_ABOUT THIS TASK:_
Each line below is to be repeated exactly; any picture is to be left out.

Stored data entries
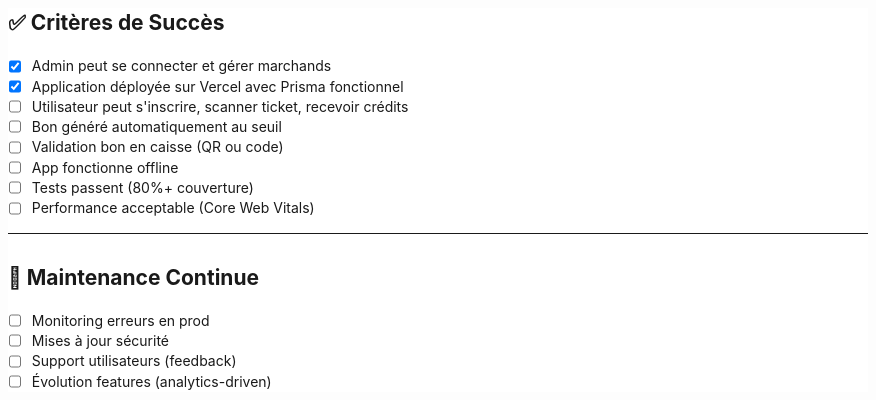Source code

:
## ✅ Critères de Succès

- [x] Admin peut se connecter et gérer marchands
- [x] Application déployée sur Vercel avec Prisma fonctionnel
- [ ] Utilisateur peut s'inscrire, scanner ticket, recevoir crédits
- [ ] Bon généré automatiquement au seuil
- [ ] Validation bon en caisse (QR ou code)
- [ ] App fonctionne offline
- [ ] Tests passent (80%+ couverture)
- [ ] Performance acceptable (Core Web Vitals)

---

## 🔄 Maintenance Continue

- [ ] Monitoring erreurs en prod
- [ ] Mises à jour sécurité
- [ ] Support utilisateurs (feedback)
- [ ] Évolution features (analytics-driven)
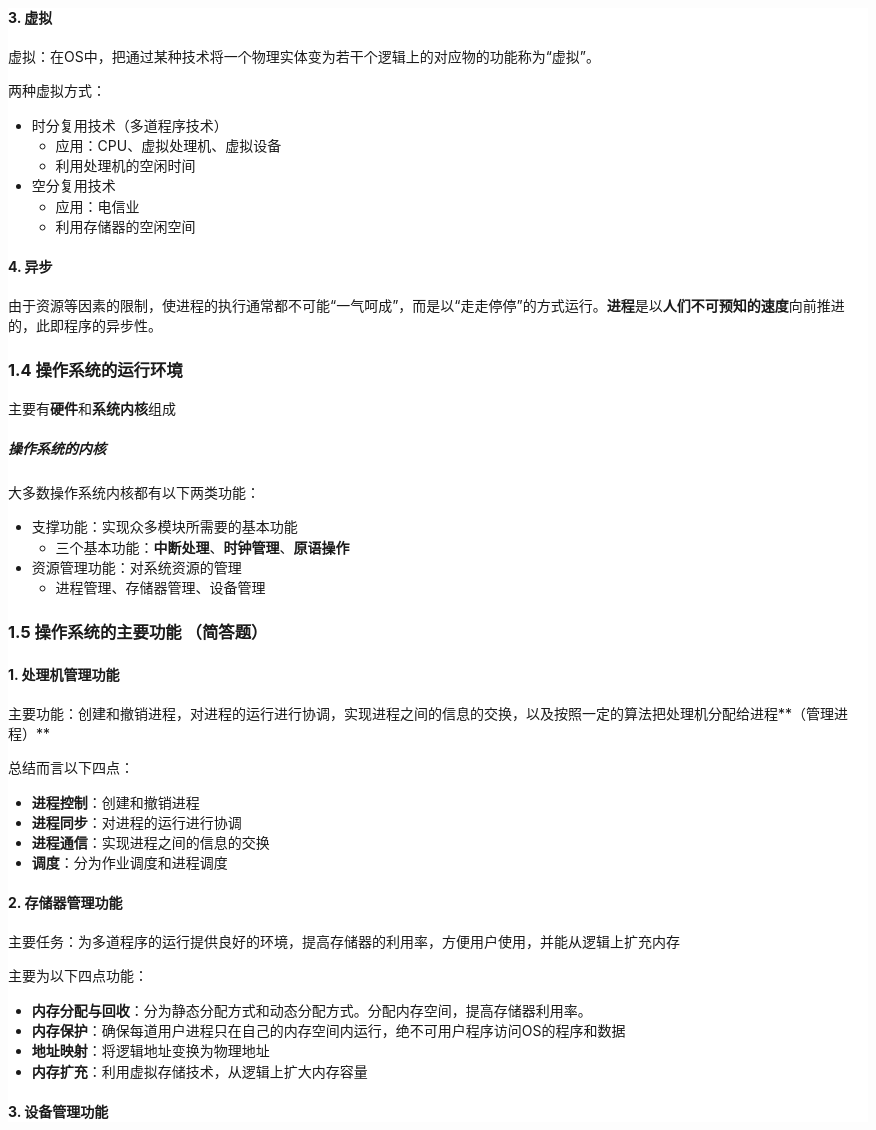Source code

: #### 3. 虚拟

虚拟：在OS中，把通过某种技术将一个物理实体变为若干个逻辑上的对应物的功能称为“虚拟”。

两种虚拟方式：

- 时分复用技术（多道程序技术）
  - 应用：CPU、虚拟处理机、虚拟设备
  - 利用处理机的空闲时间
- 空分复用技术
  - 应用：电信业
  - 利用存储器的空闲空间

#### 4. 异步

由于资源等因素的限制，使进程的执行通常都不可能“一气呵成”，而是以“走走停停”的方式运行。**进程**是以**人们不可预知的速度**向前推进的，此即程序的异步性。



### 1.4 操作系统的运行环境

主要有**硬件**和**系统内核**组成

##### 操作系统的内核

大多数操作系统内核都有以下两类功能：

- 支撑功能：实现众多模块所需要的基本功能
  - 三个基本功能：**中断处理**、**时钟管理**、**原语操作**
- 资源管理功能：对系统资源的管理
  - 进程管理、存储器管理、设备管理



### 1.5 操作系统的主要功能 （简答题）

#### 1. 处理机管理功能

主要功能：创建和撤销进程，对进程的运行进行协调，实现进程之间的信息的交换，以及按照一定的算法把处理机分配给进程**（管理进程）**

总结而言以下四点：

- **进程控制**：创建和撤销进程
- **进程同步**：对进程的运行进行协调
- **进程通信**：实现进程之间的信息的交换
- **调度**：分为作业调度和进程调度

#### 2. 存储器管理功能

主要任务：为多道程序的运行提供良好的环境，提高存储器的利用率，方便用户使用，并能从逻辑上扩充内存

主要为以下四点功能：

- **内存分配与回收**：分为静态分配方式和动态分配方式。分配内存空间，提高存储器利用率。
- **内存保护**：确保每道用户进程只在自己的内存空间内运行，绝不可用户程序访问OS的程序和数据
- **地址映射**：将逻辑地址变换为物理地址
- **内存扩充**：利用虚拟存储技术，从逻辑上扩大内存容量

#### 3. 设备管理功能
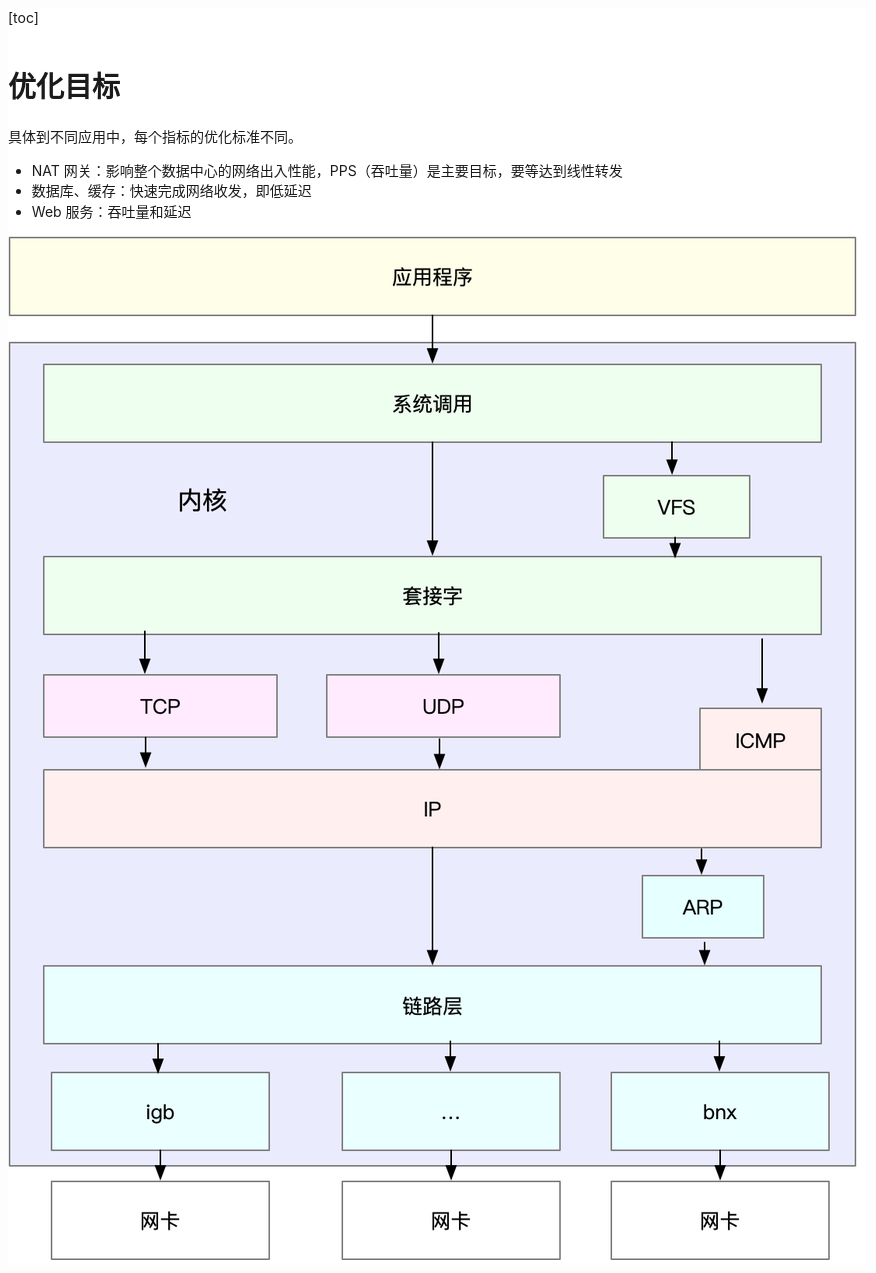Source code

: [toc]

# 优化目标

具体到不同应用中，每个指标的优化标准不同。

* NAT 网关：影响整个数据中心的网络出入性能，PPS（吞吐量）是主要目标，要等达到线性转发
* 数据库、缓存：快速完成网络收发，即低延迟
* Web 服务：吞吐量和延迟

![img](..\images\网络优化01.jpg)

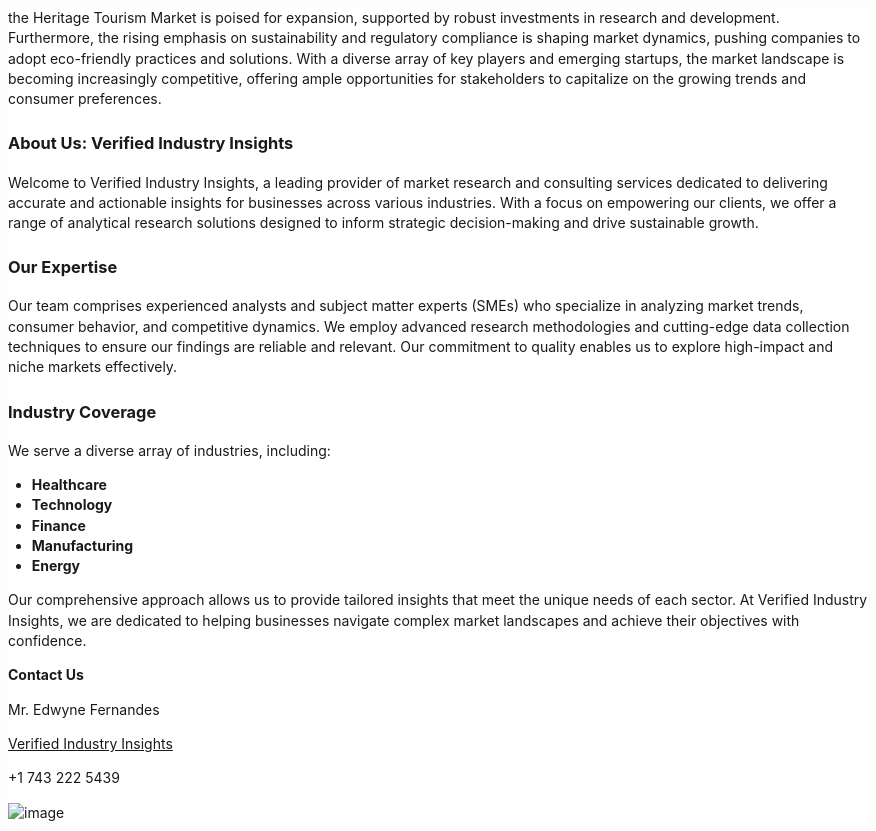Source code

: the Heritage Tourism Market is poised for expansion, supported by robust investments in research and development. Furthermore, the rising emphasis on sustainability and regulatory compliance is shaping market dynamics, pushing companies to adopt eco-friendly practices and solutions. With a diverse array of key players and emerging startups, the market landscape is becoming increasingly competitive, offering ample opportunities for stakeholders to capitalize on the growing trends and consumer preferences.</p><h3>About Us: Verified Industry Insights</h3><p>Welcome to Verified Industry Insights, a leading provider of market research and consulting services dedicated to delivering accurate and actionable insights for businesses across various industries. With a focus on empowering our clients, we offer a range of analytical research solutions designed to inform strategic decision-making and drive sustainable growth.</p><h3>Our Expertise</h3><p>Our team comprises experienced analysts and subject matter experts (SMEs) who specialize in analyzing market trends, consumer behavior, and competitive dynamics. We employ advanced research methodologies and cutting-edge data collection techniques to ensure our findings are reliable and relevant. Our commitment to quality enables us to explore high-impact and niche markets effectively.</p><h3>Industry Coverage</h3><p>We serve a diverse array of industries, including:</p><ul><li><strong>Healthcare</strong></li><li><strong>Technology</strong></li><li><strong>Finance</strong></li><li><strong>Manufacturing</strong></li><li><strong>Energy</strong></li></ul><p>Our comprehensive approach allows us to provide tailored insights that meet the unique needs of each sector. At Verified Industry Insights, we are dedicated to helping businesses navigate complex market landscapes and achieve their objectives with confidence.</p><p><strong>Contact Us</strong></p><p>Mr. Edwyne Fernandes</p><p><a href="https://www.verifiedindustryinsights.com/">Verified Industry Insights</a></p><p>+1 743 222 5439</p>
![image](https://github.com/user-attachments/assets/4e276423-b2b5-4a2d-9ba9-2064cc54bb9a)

_OUTPUT:_
Source code

:
## ✅ Critères de Succès

- [x] Admin peut se connecter et gérer marchands
- [x] Application déployée sur Vercel avec Prisma fonctionnel
- [ ] Utilisateur peut s'inscrire, scanner ticket, recevoir crédits
- [ ] Bon généré automatiquement au seuil
- [ ] Validation bon en caisse (QR ou code)
- [ ] App fonctionne offline
- [ ] Tests passent (80%+ couverture)
- [ ] Performance acceptable (Core Web Vitals)

---

## 🔄 Maintenance Continue

- [ ] Monitoring erreurs en prod
- [ ] Mises à jour sécurité
- [ ] Support utilisateurs (feedback)
- [ ] Évolution features (analytics-driven)
Source code

: #### 3. 虚拟

虚拟：在OS中，把通过某种技术将一个物理实体变为若干个逻辑上的对应物的功能称为“虚拟”。

两种虚拟方式：

- 时分复用技术（多道程序技术）
  - 应用：CPU、虚拟处理机、虚拟设备
  - 利用处理机的空闲时间
- 空分复用技术
  - 应用：电信业
  - 利用存储器的空闲空间

#### 4. 异步

由于资源等因素的限制，使进程的执行通常都不可能“一气呵成”，而是以“走走停停”的方式运行。**进程**是以**人们不可预知的速度**向前推进的，此即程序的异步性。



### 1.4 操作系统的运行环境

主要有**硬件**和**系统内核**组成

##### 操作系统的内核

大多数操作系统内核都有以下两类功能：

- 支撑功能：实现众多模块所需要的基本功能
  - 三个基本功能：**中断处理**、**时钟管理**、**原语操作**
- 资源管理功能：对系统资源的管理
  - 进程管理、存储器管理、设备管理



### 1.5 操作系统的主要功能 （简答题）

#### 1. 处理机管理功能

主要功能：创建和撤销进程，对进程的运行进行协调，实现进程之间的信息的交换，以及按照一定的算法把处理机分配给进程**（管理进程）**

总结而言以下四点：

- **进程控制**：创建和撤销进程
- **进程同步**：对进程的运行进行协调
- **进程通信**：实现进程之间的信息的交换
- **调度**：分为作业调度和进程调度

#### 2. 存储器管理功能

主要任务：为多道程序的运行提供良好的环境，提高存储器的利用率，方便用户使用，并能从逻辑上扩充内存

主要为以下四点功能：

- **内存分配与回收**：分为静态分配方式和动态分配方式。分配内存空间，提高存储器利用率。
- **内存保护**：确保每道用户进程只在自己的内存空间内运行，绝不可用户程序访问OS的程序和数据
- **地址映射**：将逻辑地址变换为物理地址
- **内存扩充**：利用虚拟存储技术，从逻辑上扩大内存容量

#### 3. 设备管理功能
Source code

: [toc]

# 优化目标

具体到不同应用中，每个指标的优化标准不同。

* NAT 网关：影响整个数据中心的网络出入性能，PPS（吞吐量）是主要目标，要等达到线性转发
* 数据库、缓存：快速完成网络收发，即低延迟
* Web 服务：吞吐量和延迟

![img](..\images\网络优化01.jpg)

Source code

: the Heritage Tourism Market is poised for expansion, supported by robust investments in research and development. Furthermore, the rising emphasis on sustainability and regulatory compliance is shaping market dynamics, pushing companies to adopt eco-friendly practices and solutions. With a diverse array of key players and emerging startups, the market landscape is becoming increasingly competitive, offering ample opportunities for stakeholders to capitalize on the growing trends and consumer preferences.</p><h3>About Us: Verified Industry Insights</h3><p>Welcome to Verified Industry Insights, a leading provider of market research and consulting services dedicated to delivering accurate and actionable insights for businesses across various industries. With a focus on empowering our clients, we offer a range of analytical research solutions designed to inform strategic decision-making and drive sustainable growth.</p><h3>Our Expertise</h3><p>Our team comprises experienced analysts and subject matter experts (SMEs) who specialize in analyzing market trends, consumer behavior, and competitive dynamics. We employ advanced research methodologies and cutting-edge data collection techniques to ensure our findings are reliable and relevant. Our commitment to quality enables us to explore high-impact and niche markets effectively.</p><h3>Industry Coverage</h3><p>We serve a diverse array of industries, including:</p><ul><li><strong>Healthcare</strong></li><li><strong>Technology</strong></li><li><strong>Finance</strong></li><li><strong>Manufacturing</strong></li><li><strong>Energy</strong></li></ul><p>Our comprehensive approach allows us to provide tailored insights that meet the unique needs of each sector. At Verified Industry Insights, we are dedicated to helping businesses navigate complex market landscapes and achieve their objectives with confidence.</p><p><strong>Contact Us</strong></p><p>Mr. Edwyne Fernandes</p><p><a href="https://www.verifiedindustryinsights.com/">Verified Industry Insights</a></p><p>+1 743 222 5439</p>
![image](https://github.com/user-attachments/assets/4e276423-b2b5-4a2d-9ba9-2064cc54bb9a)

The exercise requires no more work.